Division of Gynecology and Human Reproduction Physiopathology, IRCCS Azienda Ospedaliero-Universitaria di Bologna, Via Massarenti 13, 40138, Bologna, Italy.
J Robot Surg. 2025 Aug 8;19(1):460. doi: 10.1007/s11701-025-02638-1.
This report describes the first European clinical case of robot-assisted telesurgery in gynecology using the Toumai® Endoscopic Surgery System. A 34-year-old woman with recurrent cervical glandular intraepithelial neoplasia underwent a total hysterectomy with bilateral salpingectomy. The procedure was performed remotely between two institutions in Belgium, approximately 20 km apart. The remote surgeon operated from a dedicated console, while the patient and the surgical team were on site. The operation was completed successfully without intraoperative complications or conversion. Total operative time was 74 min, with a console time of 47 min. The mean latency was 20 ms with a jitter < 10 ms, with high image quality and no connection issues. Postoperative recovery was uneventful, and the patient was discharged on day 2. At the 18-day follow-up, no complications were observed. Subjective feedback highlighted a high level of satisfaction among the patient and surgical staff, with the remote surgeon reporting a slightly reduced sense of control, mitigated by the on-site stand-by surgeon.

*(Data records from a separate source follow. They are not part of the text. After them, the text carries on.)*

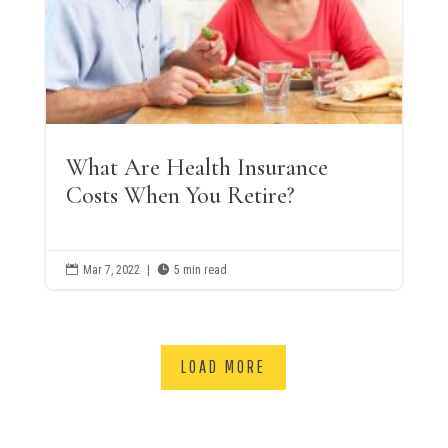
What Are Health Insurance
Costs When You Retire?

Mar 7, 2022
|

5 min read
LOAD MORE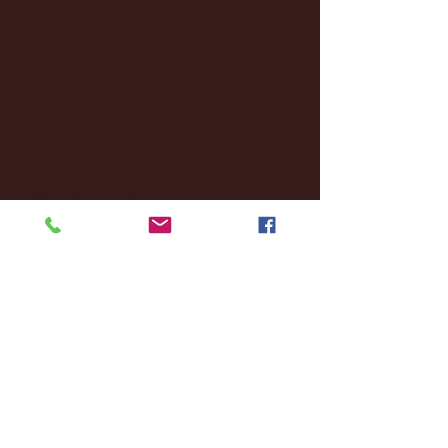
October 2024
(2)
2 posts
September 2024
(4)
4 posts
August 2024
(4)
4 posts
July 2024
(3)
3 posts
June 2024
(6)
6 posts
May 2024
(13)
13 posts
April 2024
(7)
7 posts
March 2024
(18)
18 posts
February 2024
(6)
6 posts
January 2024
(35)
35 posts
December 2023
(55)
55 posts
November 2023
(120)
120 posts
October 2023
(132)
132 posts
September 2023
(53)
53 posts
August 2023
(106)
106 posts
July 2023
(25)
25 posts
June 2023
(17)
17 posts
May 2023
(29)
29 posts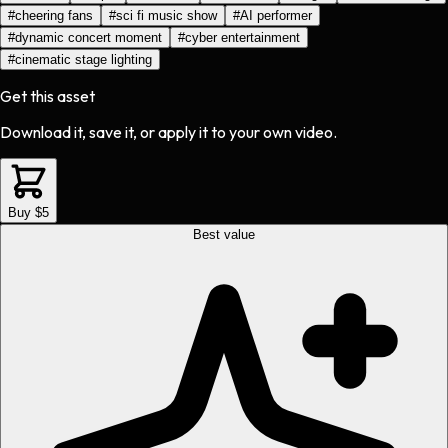
#
cheering fans
#
sci fi music show
#
AI performer
#
dynamic concert moment
#
cyber entertainment
#
cinematic stage lighting
Get this asset
Download it, save it, or apply it to your own video.
Buy $5
Best value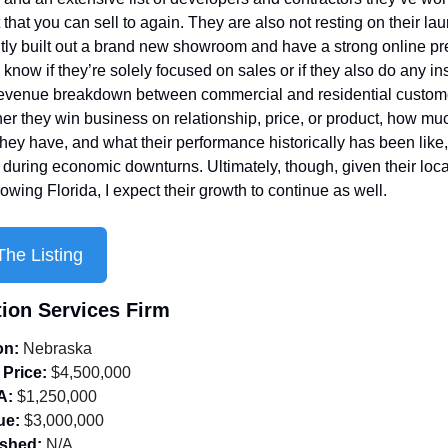
 that you can sell to again. They are also not resting on their laur
tly built out a brand new showroom and have a strong online pre
know if they’re solely focused on sales or if they also do any inst
revenue breakdown between commercial and residential custome
her they win business on relationship, price, or product, how muc
hey have, and what their performance historically has been like, 
 during economic downturns. Ultimately, though, given their locat
rowing Florida, I expect their growth to continue as well.
he Listing
tion Services Firm
on:
 Nebraska
 Price:
 $4,500,000
A:
 $1,250,000
ue:
 $3,000,000
ished:
 N/A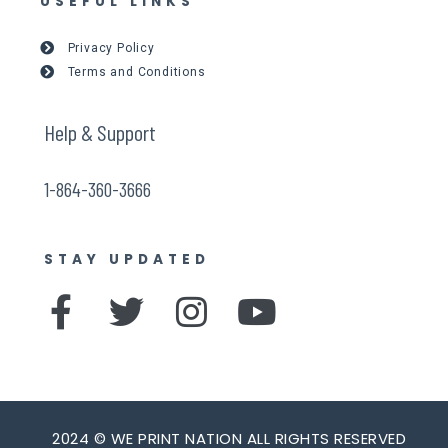
USEFUL LINKS
Privacy Policy
Terms and Conditions
Help & Support
1-864-360-3666
STAY UPDATED
F
T
I
Y
a
w
n
o
c
i
s
u
e
t
t
t
2024 © WE PRINT NATION ALL RIGHTS RESERVED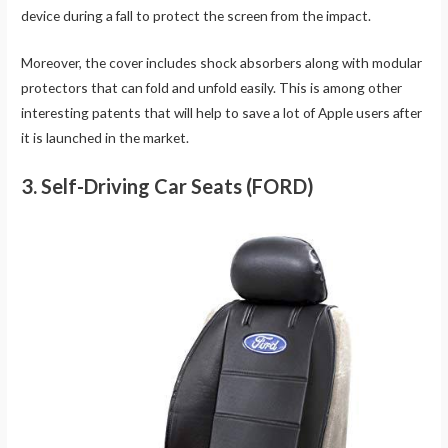
device during a fall to protect the screen from the impact.
Moreover, the cover includes shock absorbers along with modular
protectors that can fold and unfold easily. This is among other
interesting patents that will help to save a lot of Apple users after
it is launched in the market.
3. Self-Driving Car Seats (FORD)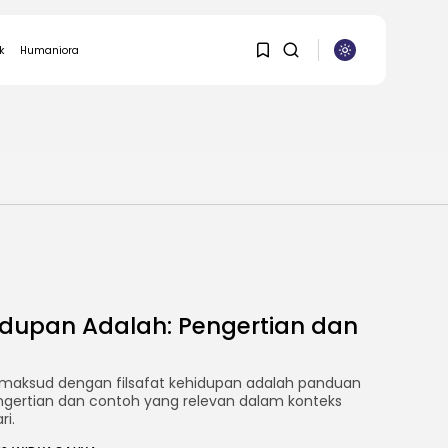
k
Humaniora
ASURANSI
1
1
Sorry, you have no
bookmarks yet.
0
hidupan Adalah: Pengertian dan
maksud dengan filsafat kehidupan adalah panduan
ngertian dan contoh yang relevan dalam konteks
ri.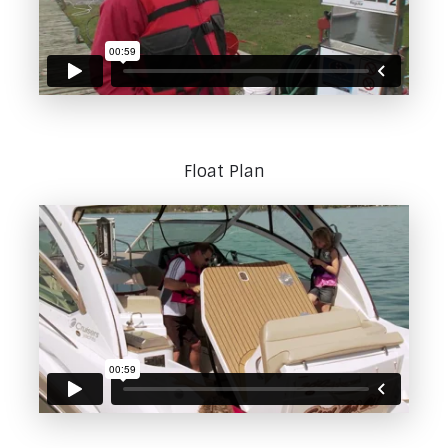
Float Plan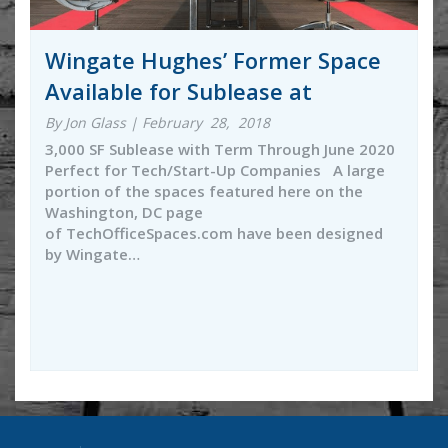
Wingate Hughes’ Former Space
Available for Sublease at
By Jon Glass | February 28, 2018
3,000 SF Sublease with Term Through June 2020
Perfect for Tech/Start-Up Companies A large
portion of the spaces featured here on the
Washington, DC page
of TechOfficeSpaces.com have been designed
by Wingate…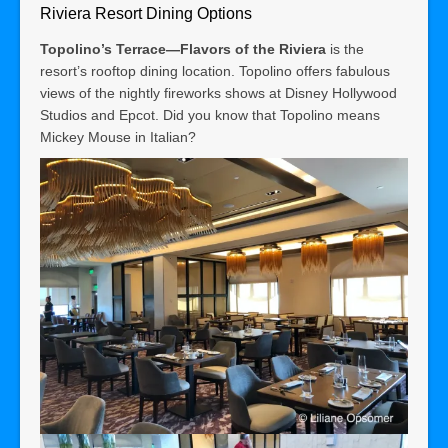
Riviera Resort Dining Options
Topolino’s Terrace—Flavors of the Riviera
is the
resort’s rooftop dining location. Topolino offers fabulous
views of the nightly fireworks shows at Disney Hollywood
Studios and Epcot. Did you know that Topolino means
Mickey Mouse in Italian?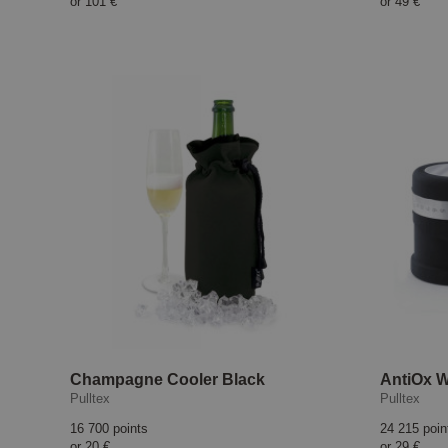
or
101 €
or
49 €
Champagne Cooler Black
AntiOx W
Pulltex
Pulltex
16 700 points
24 215 poin
or
20 €
or
29 €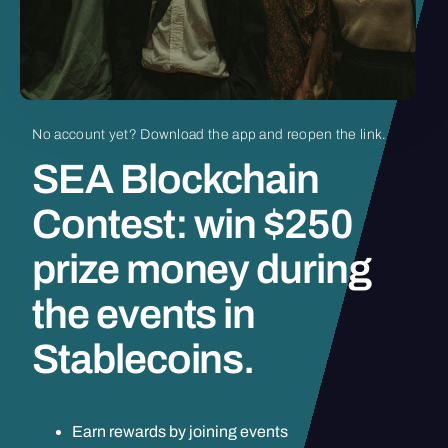
No
account
yet?
Download
the
app
and
reopen
the
link.
SEA
Blockchain
Contest:
win
$250
prize
money
during
the
events
in
Stablecoins.
Earn rewards by joining events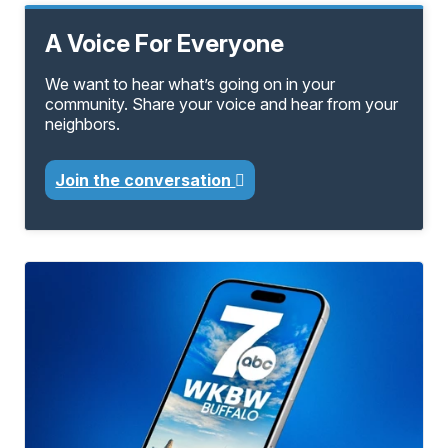
A Voice For Everyone
We want to hear what’s going on in your
community. Share your voice and hear from your
neighbors.
Join the conversation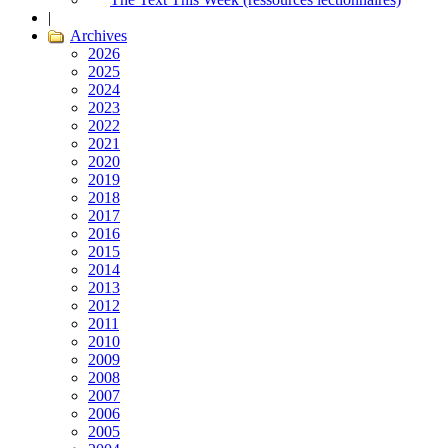
|
Archives
2026
2025
2024
2023
2022
2021
2020
2019
2018
2017
2016
2015
2014
2013
2012
2011
2010
2009
2008
2007
2006
2005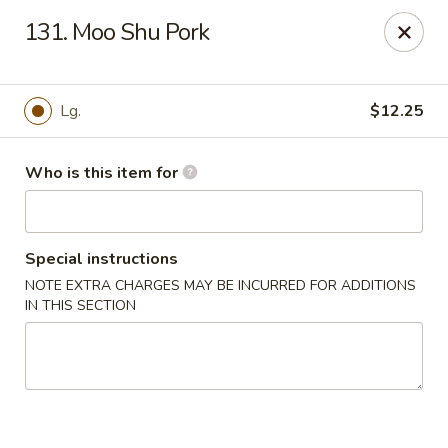
Jumbo House - Everett
131. Moo Shu Pork
400 Main St Everett, MA 02149
Pick up
Select Time
Lg.
$12.25
Who is this item for
Special instructions
NOTE EXTRA CHARGES MAY BE INCURRED FOR ADDITIONS
IN THIS SECTION
Jumbo House - Everett
Opens at 12:00PM
Closed
Store info
Call us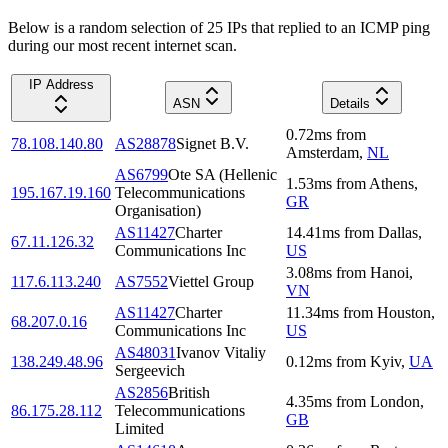
Below is a random selection of 25 IPs that replied to an ICMP ping
during our most recent internet scan.
IP Address
ASN
Details
0.72
ms
from
78.108.140.80
AS28878
Signet B.V.
Amsterdam
,
NL
AS6799
Ote SA (Hellenic
1.53
ms
from
Athens
,
195.167.19.160
Telecommunications
GR
Organisation)
AS11427
Charter
14.41
ms
from
Dallas
,
67.11.126.32
Communications Inc
US
3.08
ms
from
Hanoi
,
117.6.113.240
AS7552
Viettel Group
VN
AS11427
Charter
11.34
ms
from
Houston
,
68.207.0.16
Communications Inc
US
AS48031
Ivanov Vitaliy
138.249.48.96
0.12
ms
from
Kyiv
,
UA
Sergeevich
AS2856
British
4.35
ms
from
London
,
86.175.28.112
Telecommunications
GB
Limited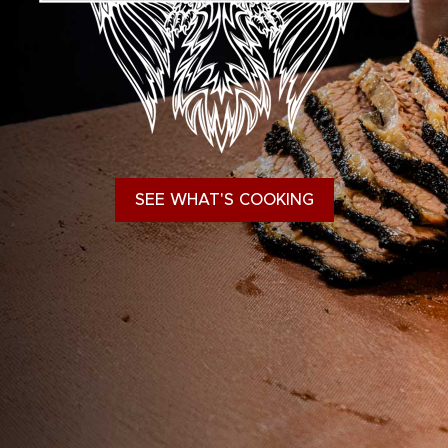
SEE WHAT'S COOKING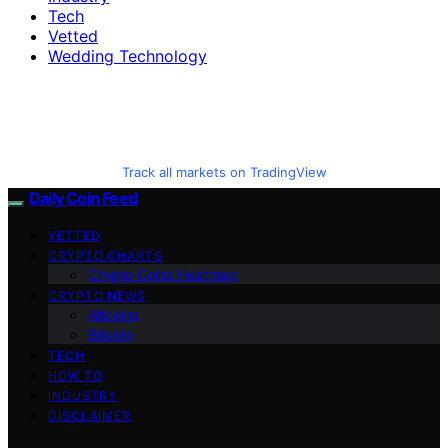
Tech
Vetted
Wedding Technology
Track all markets on TradingView
Daily Coin Feed
VETTED
CRYPTO CHARTS
Crypto Coins Heatmap
CRYPTO NEWS
Altcoins
Bitcoin
TECH
HOW TO
INDUSTRY
DISCLAIMER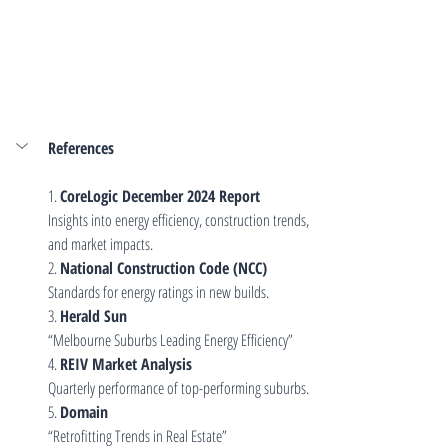
References
1. 
CoreLogic December 2024 Report
Insights into energy efficiency, construction trends, 
and market impacts.
2. 
National Construction Code (NCC)
Standards for energy ratings in new builds.
3. 
Herald Sun
“Melbourne Suburbs Leading Energy Efficiency”
4. 
REIV Market Analysis
Quarterly performance of top-performing suburbs.
5. 
Domain
“Retrofitting Trends in Real Estate”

Poor audio quality was noted as a minor issue. This first experience confirms that telesurgery in gynecology is technically feasible and safe, even using a standard network connection. Although further improvements and larger studies are needed, this experience supports telesurgery as a promising tool to expand access to expert surgical care.
本报告描述了欧洲首例使用图迈®内镜手术系统进行的妇科机器人辅助远程手术临床病例。一名34岁复发性宫颈上皮内瘤变的女性接受了全子宫切除术及双侧输卵管切除术。该手术在比利时相距约20公里的两家机构之间远程进行。远程外科医生在专用控制台操作,而患者和手术团队在现场。手术成功完成,术中无并发症,也无需中转。总手术时间为74分钟,控制台操作时间为47分钟。平均延迟为20毫秒,抖动<10毫秒,图像质量高,无连接问题。术后恢复顺利,患者于术后第2天出院。在18天的随访中,未观察到并发症。主观反馈显示患者和手术人员满意度很高,远程外科医生报告控制感略有下降,但现场备用外科医生缓解了这一情况。音频质量差被视为一个小问题。这首次经验证实,即使使用标准网络连接,妇科远程手术在技术上也是可行且安全的。尽管需要进一步改进并开展更大规模的研究,但这一经验支持远程手术作为一种有前景的工具,可扩大获得专家手术护理的机会。